Tuesday, June 15, 2010

Creating an Online Presence

For some reason the term 'online presence' sounds vaguely menacing to me. Like it's some mystical, dark force that stalks the Internet at night... and... what? Destroy peoples crops on Facebook??
I think I have read too many Stephen King books.
But speaking of Facebook- I am getting so tired of my news feed constantly being about peoples farms, or fish tanks, or bistros or their high new score in Family Feud. I am also tired of uninspired status updates: "TGIF-LOL". I mean, yes, I am glad it's Friday, but why we're supposed to laugh out loud about it, I have no idea.
Even worse is the vague status update. Like "Today's the day. Fingers crossed."
No I'm not going to take the bait and ask. I didn't care about you when you sat behind me in tenth grade and I certainly don't care about you now.
I don't try very hard to be a nice Facebook friend.
But anyways. That's not the point.

The point is that literary agents recommend creating an online presence while trying to get published as an author. Which is good news because I already have one- in the form of this blog (such as it is). But the bad news is that they suggest that they keep your blog clean cut, strictly professional- as in-- no ranting about your husbands snoring or dogs vomiting, presumably.

They didn't expressly mention dog vomit, but I think from their tone it was implied.

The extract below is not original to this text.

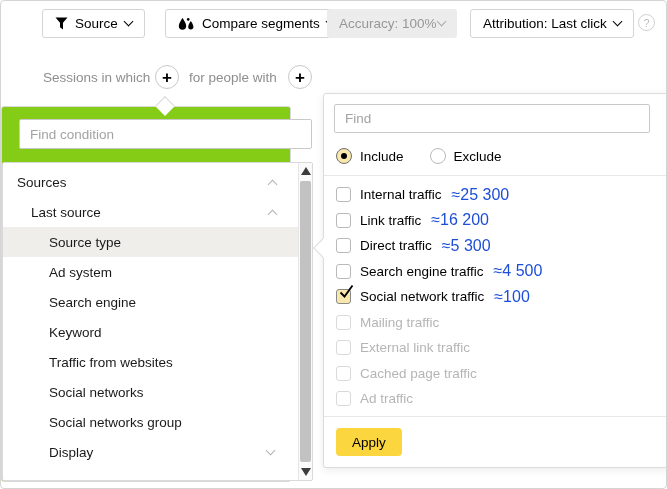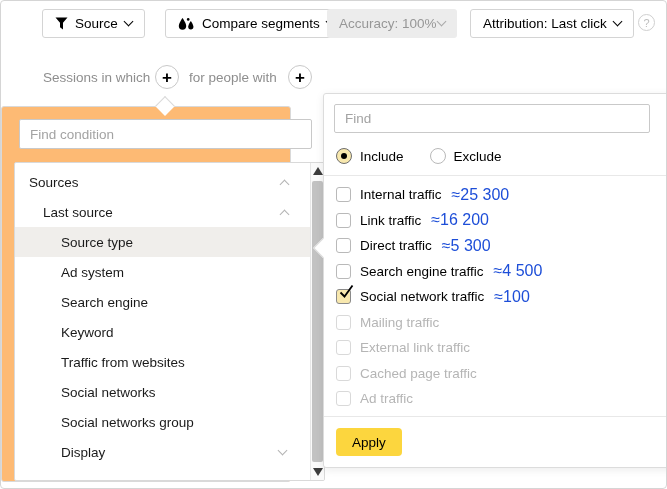"Find condition" .panel-left { background: #fdba74 -> #84cc16 }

But what, pray tell, is left for me to write about then?? I could write about the querying process, but honestly, I'd rather not go there. Not right now at least.

And so I pondered this.

I mean, I can see the point of keeping it clean and professional. I can. There are a lot of good things about that. And OK, maybe, in retrospect, not everyone needed to know that I had a (legitimate) concern about my husbands vasectomy when they told us that it would take twenty ejaculations before we were "all clear". My husband and I looked at each other, didn't say anything, but I think we were both doing the same frantic mental math and reaching the same conclusion-- that could take six months to a year!! And OK- maybe I shouldn't have rehashed that, being that it's now buried deep in this blogs archives, and maybe no one would have ever known about that unless they were totally looking for it. But that's my life. My real life and I don't think I should have to sugar coat it. Honestly, I don't really want to sugar coat. It's quite demanding- and yes, at the end of the day I go to bed TIRED, nothing more- but that's okay. That's the way it is sometimes when you have three kids, two of which sleep (part time) in your bed, pets, laundry, bills and a full time job to top it all off.
Well. That's how it is for me sometimes. I guess I shouldn't speak for everyone, but I am hoping that I am not alone in this. And I guess that's what compels me to write in the first place.
So, I probably won't change what I write about, but I will try to write more frequently.
The key word here- TRY.
We will see how it goes.

On a different note- Payton's wiggly tooth fell out today. Finally.
She was so excited, she came running at me full speed ahead with tooth in hand. It was a picturesque moment in time: her closing the distance between us, arms outstretched, smiling a wide, showy, toothless grin.
And then she tripped, sending the tooth careening across the lawn at the daycare. She was down and crying. I was down, searching for the tooth in the grass. Talk about looking for a needle in a haystack, I thought.
But alas, I found it- that's the power of mothers. If it were Geoff, he probably would have thrown up his hands in defeat, saying "Well, we'll probably never find it now. But the tooth fairy will pay you double if you can't find it", which would have worked just as well, I suppose.
Now it is safely tucked away under her pillow, where we will await the tooth fairy's arrival.
Which means me, so I should be going.
Good night.


Lorrie said...

They prob want you to keep it clean so if you get famous people can't sell your stories to the tabloids. I love you but if you go all Danielle Steel on me I'm totally selling you out man...just a warning.

randine said...

No worries I won't go DS... as long as you don't go vague status updates on me. Or worse. Farmville. Cuz no, I won't be your neighbor.

Lorrie said...

Try this on for size...I'm feeling it out before I post it to FB..."Lorrie thinks this rain is for the birds" or better yet, "F'ing rain I'll f'ing KILL you"!!!!!!!!!!!!!!!!!!!!!!!

nikki said...

Nikki Rigby Straker...Loves Randine's blog! She is so funny!
How do you like that status update. I could also throw in a quip about the weather, but I don't go there. Did you know that you can hide all those game updates? Well you can, and I have. Now it is just straight up stupid updates...not witty racist ones about PA, like mine!
BTW...Jay would have said the same thing about the tooth. Do you know how many times I have searched for Olivia's earrings and found them. Afreakinglot!